● **Texto para leitura**:
Eliakim Oliveira*
Freud não recomendava que o analisando saísse por aí contando como foram as sessões de análise — como aquele sujeito que contava aos amigos que tinha descoberto uns recalques (como quem tropeça em cascalhos), que a psicanalista lhe dissera que sofria de perversão (como se perversão fosse elogio), que sonhara que tinha dormido com a própria mãe (como se a mãe fosse uma amiga), e assuntos afins. No entanto, tem vez que, em geral por anedota, não me contenho. Sempre digo a ela que é difícil ser analisado remotamente, como tem sido, porque minha vida externa é que é rica, e a interna, sinto dizer, muito pobre. Falar de mim mesmo e do que sinto é difícil porque me interessa muito mais o que vejo, o que está fora de mim e na contramão de meu olho — de maneira que não sei bem o que é angústia e me incomoda mais a desordem dos acontecimentos que este ou aquele sentimento de causa enigmática. Enigma, eu? Não. Esfinge, sim — mas sem mistério. Quebra-cabeça? De duas peças: a coceira e a unha que coça (ai, que delícia...). Sou um problema resolvido — sem deixar, contudo, de ser um problema. De modo que o enfadonho eu e a primeira pessoa — e era a isso que eu queria chegar — me aborrecem muito.

● **Itens do exercício**:
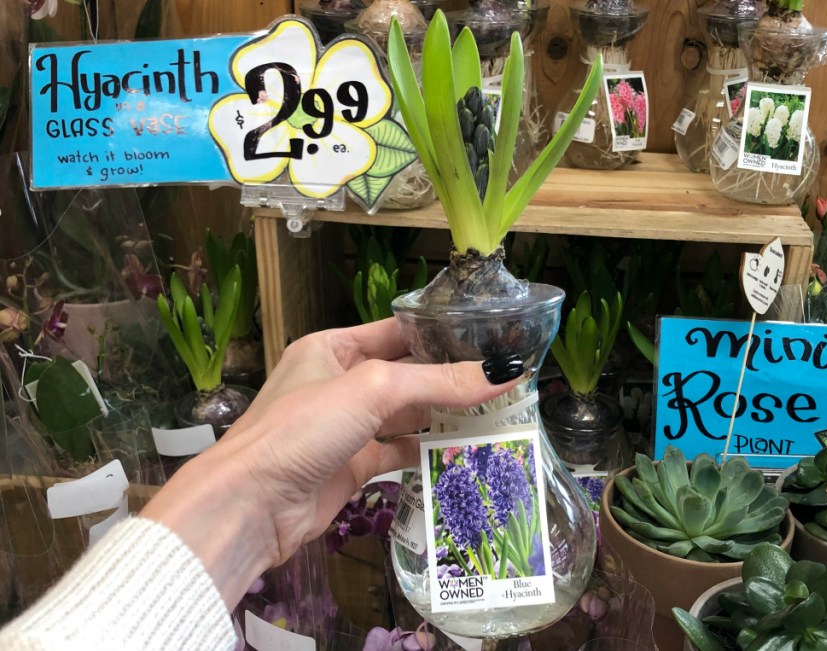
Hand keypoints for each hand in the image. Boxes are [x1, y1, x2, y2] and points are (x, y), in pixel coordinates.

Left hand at [141, 319, 522, 606]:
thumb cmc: (300, 429)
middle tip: (506, 379)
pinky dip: (429, 453)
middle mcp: (340, 383)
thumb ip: (438, 382)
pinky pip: (400, 453)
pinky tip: (464, 452)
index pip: (398, 331)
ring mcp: (347, 428)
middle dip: (452, 378)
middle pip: (408, 375)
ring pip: (407, 416)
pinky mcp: (353, 467)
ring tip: (498, 414)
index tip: (493, 337)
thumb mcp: (373, 390)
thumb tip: (503, 373)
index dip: (443, 333)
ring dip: (446, 417)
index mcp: (333, 348)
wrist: (252, 506)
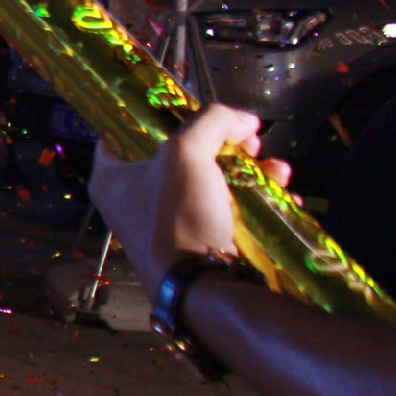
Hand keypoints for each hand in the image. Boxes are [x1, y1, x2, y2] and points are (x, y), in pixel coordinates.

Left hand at [87, 105, 285, 294]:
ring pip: (211, 181)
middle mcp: (132, 200)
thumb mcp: (188, 152)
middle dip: (223, 145)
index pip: (123, 133)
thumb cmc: (178, 214)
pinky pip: (228, 210)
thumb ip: (212, 122)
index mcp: (111, 177)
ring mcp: (167, 223)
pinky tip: (284, 194)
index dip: (158, 116)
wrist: (202, 285)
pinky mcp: (199, 241)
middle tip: (249, 141)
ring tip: (275, 169)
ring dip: (249, 171)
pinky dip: (256, 200)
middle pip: (181, 155)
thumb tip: (243, 120)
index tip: (192, 109)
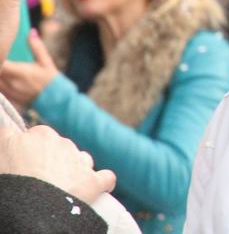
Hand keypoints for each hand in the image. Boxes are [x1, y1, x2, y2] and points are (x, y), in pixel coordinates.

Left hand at [0, 30, 58, 108]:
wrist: (55, 101)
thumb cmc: (51, 80)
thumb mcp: (46, 62)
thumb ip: (37, 47)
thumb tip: (32, 32)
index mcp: (20, 72)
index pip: (0, 62)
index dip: (0, 56)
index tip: (2, 51)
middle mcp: (11, 82)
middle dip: (0, 63)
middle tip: (3, 57)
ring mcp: (9, 91)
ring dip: (0, 74)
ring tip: (5, 67)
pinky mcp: (9, 98)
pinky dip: (0, 81)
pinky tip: (5, 77)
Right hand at [0, 125, 115, 202]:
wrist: (30, 208)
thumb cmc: (10, 181)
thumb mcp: (1, 153)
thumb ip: (6, 140)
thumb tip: (7, 134)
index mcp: (37, 134)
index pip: (31, 137)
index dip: (25, 152)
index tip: (21, 165)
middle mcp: (60, 143)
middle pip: (57, 148)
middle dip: (51, 161)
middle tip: (37, 180)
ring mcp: (79, 161)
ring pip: (80, 160)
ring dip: (75, 170)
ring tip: (60, 188)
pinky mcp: (94, 180)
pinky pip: (105, 179)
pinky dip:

● **Tarefa proposta**: Resuma o texto sobre sessões de análise em exatamente duas frases.

● **Resolução**: Freud não recomendava que o analisando contasse suas sessões, mas quem escreve às vezes não se contém e diz à psicanalista que é difícil ser analisado remotamente, pois sua vida externa é rica e a interna, pobre. Falar de si é difícil porque interessa mais o que vê fora de si, e, declarando-se um problema resolvido, conclui que o enfadonho eu e a primeira pessoa causam grande aborrecimento.